__WHAT NEEDS TO BE DONE__
Which lines in the entries below contain the string "section"? Copy each such line, counting only matches with the same uppercase and lowercase letters.

Saved data entries
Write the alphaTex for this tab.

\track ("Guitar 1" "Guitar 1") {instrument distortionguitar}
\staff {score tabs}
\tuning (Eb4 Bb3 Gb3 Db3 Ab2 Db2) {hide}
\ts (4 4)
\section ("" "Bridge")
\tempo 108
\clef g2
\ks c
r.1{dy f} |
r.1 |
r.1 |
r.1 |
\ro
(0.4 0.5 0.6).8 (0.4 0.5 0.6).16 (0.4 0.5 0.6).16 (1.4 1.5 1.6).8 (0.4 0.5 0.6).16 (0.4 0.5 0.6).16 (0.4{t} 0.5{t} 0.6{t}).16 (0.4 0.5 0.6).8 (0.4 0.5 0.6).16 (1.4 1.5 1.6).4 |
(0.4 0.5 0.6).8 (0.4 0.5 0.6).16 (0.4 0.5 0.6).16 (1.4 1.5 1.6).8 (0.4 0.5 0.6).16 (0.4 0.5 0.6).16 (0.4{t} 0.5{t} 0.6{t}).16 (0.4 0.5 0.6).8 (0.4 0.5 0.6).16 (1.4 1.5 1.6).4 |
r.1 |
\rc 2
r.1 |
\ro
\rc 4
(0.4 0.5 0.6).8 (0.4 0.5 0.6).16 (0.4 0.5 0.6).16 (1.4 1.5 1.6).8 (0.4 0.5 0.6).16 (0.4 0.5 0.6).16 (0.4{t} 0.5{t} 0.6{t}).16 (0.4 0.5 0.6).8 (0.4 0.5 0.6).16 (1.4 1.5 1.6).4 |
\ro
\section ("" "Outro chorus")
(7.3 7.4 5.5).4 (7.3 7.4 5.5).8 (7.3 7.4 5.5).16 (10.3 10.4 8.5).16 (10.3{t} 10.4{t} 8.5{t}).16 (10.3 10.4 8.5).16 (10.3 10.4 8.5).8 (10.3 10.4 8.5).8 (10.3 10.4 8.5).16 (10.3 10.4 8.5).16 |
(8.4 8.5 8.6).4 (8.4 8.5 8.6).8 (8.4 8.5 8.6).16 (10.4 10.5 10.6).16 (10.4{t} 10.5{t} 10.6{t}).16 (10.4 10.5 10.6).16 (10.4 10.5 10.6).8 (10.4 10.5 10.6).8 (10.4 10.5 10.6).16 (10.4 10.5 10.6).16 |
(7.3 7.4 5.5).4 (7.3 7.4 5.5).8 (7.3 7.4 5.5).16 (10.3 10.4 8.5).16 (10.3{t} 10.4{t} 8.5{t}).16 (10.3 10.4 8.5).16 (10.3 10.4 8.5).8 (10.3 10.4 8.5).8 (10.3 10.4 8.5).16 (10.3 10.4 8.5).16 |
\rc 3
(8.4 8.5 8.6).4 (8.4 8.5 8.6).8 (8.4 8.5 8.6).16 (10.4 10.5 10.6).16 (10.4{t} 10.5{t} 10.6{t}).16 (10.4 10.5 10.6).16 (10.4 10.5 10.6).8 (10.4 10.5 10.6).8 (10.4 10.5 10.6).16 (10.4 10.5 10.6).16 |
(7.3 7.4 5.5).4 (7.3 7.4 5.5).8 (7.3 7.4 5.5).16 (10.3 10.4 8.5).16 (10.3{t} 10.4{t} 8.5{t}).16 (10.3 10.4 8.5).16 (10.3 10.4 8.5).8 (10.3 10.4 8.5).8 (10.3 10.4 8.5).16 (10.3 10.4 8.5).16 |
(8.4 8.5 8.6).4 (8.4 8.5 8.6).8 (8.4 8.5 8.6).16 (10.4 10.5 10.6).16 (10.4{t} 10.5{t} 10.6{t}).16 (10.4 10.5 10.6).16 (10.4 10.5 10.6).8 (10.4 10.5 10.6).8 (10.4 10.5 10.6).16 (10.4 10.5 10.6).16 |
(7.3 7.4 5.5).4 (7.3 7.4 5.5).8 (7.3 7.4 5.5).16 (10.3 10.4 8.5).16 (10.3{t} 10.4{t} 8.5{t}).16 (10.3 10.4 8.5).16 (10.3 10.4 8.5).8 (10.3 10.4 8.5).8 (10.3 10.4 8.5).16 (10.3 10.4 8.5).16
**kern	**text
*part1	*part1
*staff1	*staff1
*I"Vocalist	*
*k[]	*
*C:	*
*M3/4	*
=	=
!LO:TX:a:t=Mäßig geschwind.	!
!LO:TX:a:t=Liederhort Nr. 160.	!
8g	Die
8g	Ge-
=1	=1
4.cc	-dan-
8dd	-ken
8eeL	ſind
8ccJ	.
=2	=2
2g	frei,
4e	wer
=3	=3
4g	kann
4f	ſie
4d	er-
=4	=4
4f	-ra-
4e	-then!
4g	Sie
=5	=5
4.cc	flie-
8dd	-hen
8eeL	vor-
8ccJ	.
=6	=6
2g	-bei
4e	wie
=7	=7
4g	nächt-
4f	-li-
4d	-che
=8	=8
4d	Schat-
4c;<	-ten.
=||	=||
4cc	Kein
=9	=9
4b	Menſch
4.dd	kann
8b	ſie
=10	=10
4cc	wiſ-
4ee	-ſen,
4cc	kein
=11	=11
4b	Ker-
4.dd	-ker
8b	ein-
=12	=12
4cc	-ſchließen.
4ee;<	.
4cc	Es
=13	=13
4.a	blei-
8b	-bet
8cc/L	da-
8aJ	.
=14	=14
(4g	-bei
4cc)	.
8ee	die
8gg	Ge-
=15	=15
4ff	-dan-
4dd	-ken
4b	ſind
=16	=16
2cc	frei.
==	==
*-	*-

__RESPONSE TO THE TASK__
\section ("" "Bridge")
\section ("" "Outro chorus")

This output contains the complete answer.